Colorado ACLU Echoes for Stop to Attorney General's Assault on Civil Liberties
FOR IMMEDIATE RELEASE
Feb 12, 2003
In a recent announcement, the American Civil Liberties Union warned against the likely ineffectiveness of and danger to average Americans posed by the vast cyber-surveillance system known as Total Information Awareness (TIA).
"The Pentagon's plan for the most extensive data surveillance network in history will have real effects on real Americans," Katie Corrigan, ACLU Legislative Counsel told a nationwide teleconference with reporters and editors. "It will place millions of innocent Americans under government scrutiny in an epidemic of privacy invasion."
Representatives of a broad, right- and left-leaning coalition, which includes the ACLU, Americans for Tax Reform, the Center for Democracy and Technology, the Eagle Forum, and other organizations, were on hand to answer questions.
Much of the briefing focused on the practical dangers inherent in TIA for average Americans and how the system will erode the ability of communities across the country to maintain control over their personal information.
Coloradans are keenly aware of the dangers to the integrity of their personal information by the recent disclosure that the Denver Police Department kept intelligence files on individuals who exercised their First Amendment rights by participating in peaceful protests. Some of these people were labeled as "criminal extremists" by members of the Police Department who assigned them to arbitrary categories in the Police database.
The ACLU of Colorado Foundation released a document on January 22, 2003, from the Denver Police Spy Files showing that the Colorado Springs Police Department and the Air Force Office of Special Investigations collected information on individuals at a peaceful demonstration at Peterson Air Force Base in 1999 and shared it with the Denver Police Department.
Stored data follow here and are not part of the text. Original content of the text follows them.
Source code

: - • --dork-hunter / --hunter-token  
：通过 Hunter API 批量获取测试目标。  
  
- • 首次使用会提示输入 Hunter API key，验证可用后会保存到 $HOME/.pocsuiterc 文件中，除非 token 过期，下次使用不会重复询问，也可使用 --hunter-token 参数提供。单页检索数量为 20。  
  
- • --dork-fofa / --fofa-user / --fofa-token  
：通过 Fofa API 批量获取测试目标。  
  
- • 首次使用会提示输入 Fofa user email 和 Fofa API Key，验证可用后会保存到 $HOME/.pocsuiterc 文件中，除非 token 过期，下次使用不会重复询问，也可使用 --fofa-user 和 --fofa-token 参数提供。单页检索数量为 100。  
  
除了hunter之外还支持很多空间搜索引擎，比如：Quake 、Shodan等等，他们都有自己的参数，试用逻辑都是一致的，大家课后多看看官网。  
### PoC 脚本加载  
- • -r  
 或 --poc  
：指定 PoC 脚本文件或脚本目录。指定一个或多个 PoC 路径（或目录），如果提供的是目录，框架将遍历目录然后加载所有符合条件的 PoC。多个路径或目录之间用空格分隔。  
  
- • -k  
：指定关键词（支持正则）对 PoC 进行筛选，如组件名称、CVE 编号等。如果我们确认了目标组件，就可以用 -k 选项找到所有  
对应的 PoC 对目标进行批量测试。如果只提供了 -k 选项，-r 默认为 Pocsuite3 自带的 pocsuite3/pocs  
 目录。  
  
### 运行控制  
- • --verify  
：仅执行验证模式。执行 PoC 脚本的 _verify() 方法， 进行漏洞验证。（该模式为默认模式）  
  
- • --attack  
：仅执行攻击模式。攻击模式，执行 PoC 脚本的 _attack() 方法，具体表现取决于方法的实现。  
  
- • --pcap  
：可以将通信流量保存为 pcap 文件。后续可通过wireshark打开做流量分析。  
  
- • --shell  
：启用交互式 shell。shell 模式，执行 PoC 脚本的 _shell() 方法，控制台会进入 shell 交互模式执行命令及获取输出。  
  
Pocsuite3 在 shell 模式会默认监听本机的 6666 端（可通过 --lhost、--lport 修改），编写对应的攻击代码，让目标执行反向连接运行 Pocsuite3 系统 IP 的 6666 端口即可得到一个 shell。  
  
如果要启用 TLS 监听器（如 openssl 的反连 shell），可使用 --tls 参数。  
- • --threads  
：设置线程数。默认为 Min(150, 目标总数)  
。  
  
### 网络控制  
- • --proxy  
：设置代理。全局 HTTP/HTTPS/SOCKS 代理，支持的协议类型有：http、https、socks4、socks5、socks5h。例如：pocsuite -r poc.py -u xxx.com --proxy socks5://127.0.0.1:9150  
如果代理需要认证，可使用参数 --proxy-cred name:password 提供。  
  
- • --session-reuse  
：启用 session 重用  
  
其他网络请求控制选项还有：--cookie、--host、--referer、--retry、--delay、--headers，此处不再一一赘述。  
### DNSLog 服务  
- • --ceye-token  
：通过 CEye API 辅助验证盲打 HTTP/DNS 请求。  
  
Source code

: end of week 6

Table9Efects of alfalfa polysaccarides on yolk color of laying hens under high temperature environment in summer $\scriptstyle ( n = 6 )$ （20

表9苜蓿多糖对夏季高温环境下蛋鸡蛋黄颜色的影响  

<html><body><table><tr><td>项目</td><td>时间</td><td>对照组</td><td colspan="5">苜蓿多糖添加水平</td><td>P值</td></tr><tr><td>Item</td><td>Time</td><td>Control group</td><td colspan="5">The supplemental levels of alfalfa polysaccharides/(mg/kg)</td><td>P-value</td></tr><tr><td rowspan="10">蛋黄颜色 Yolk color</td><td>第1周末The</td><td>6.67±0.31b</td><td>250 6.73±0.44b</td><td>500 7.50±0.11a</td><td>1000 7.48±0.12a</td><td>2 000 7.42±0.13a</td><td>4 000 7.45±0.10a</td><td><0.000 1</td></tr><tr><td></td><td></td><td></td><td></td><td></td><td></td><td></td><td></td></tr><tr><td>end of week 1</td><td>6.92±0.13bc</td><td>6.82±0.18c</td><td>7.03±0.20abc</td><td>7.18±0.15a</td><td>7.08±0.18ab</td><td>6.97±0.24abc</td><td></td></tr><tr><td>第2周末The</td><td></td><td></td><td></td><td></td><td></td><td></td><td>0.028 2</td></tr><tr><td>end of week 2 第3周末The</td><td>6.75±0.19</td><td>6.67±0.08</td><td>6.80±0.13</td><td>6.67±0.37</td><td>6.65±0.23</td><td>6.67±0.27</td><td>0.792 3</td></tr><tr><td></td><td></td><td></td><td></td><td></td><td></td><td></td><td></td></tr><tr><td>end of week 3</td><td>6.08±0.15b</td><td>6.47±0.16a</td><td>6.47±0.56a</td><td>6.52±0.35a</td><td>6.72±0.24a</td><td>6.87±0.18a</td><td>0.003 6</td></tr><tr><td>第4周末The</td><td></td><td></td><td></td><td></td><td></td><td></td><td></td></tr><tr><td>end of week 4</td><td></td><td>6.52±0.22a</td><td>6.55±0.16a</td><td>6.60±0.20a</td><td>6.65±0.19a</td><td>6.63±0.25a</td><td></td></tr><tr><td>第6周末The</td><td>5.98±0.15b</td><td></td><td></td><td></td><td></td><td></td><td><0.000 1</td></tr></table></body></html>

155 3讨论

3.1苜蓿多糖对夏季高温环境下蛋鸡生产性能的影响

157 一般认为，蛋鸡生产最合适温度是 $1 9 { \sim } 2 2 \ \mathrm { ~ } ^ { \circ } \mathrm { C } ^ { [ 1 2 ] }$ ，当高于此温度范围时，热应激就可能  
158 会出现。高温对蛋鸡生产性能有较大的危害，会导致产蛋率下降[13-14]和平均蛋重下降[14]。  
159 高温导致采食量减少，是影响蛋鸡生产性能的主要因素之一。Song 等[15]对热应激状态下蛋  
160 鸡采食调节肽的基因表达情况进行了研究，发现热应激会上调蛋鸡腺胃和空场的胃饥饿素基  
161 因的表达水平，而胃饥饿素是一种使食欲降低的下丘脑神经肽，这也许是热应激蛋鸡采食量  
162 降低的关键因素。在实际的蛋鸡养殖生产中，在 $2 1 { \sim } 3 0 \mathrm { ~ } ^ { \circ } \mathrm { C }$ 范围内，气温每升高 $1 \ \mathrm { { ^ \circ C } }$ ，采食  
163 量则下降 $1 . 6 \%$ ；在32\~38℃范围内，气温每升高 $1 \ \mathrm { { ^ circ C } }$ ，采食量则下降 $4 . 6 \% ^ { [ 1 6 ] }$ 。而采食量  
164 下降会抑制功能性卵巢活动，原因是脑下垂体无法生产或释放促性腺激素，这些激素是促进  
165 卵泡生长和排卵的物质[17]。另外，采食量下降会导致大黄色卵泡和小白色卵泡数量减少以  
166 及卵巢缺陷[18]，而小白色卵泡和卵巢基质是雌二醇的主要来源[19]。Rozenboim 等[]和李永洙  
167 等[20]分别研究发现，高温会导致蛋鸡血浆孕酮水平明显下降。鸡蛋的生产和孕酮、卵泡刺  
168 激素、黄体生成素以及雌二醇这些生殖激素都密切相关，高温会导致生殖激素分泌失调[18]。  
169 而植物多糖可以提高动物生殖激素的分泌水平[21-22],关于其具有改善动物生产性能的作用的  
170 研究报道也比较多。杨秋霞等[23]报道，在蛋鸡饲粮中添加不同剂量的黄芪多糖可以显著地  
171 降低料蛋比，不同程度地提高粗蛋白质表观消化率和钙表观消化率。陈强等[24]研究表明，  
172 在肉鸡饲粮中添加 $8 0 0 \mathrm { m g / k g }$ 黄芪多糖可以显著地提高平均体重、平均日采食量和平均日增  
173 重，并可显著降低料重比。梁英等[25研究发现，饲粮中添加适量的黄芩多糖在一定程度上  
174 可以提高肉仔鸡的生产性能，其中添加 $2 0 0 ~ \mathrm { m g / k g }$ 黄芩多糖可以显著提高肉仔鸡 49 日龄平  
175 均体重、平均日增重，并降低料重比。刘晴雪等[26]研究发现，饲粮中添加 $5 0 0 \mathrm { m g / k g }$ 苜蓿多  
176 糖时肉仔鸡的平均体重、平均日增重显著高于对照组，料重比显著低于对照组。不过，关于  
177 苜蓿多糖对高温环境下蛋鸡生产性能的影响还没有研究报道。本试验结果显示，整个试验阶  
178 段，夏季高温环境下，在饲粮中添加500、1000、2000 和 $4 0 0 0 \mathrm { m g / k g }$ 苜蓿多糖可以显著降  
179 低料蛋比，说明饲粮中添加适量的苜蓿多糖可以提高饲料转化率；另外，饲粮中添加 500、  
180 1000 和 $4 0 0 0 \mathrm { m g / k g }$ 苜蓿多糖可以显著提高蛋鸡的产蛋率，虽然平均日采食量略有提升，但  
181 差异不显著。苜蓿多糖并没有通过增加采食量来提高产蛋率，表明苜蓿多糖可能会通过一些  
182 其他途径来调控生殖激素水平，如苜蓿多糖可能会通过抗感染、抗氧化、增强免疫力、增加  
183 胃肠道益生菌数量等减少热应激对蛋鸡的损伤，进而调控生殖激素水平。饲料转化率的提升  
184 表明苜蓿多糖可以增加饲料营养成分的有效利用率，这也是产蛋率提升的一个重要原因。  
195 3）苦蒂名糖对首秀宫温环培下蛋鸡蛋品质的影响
An ongoing class action lawsuit filed by the ACLU of Colorado challenges the Police Department's Spy Files and the practice of monitoring peaceful protesters and keeping files on the expressive activities of peaceful critics of government policies.
Total Information Awareness developers, led by former Reagan National Security Adviser and convicted felon John Poindexter, intends to create the infrastructure to allow the government to use "data-mining" technology to track and monitor, among many other things, innocent Americans' financial, health, travel and credit card records. The program has been billed as an anti-terrorism tool; however, many technical experts question its viability, and civil liberties and privacy advocates oppose the system for its potential disastrous effects on core freedoms.